- Provided material:
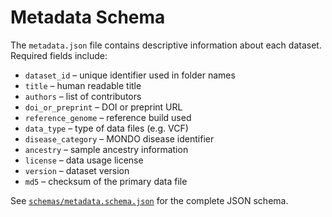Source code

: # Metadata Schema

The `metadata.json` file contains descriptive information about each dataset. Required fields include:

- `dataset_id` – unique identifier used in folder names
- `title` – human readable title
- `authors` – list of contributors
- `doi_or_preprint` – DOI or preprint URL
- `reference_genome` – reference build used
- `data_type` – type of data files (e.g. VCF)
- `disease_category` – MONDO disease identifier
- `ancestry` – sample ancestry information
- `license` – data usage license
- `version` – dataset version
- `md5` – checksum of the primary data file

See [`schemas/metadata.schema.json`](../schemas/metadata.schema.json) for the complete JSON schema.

- Work request:
Wherever "information" appears in a line of the entries, copy that line.

- Exercise solution:
The `metadata.json` file contains descriptive information about each dataset. Required fields include:
- `ancestry` – sample ancestry information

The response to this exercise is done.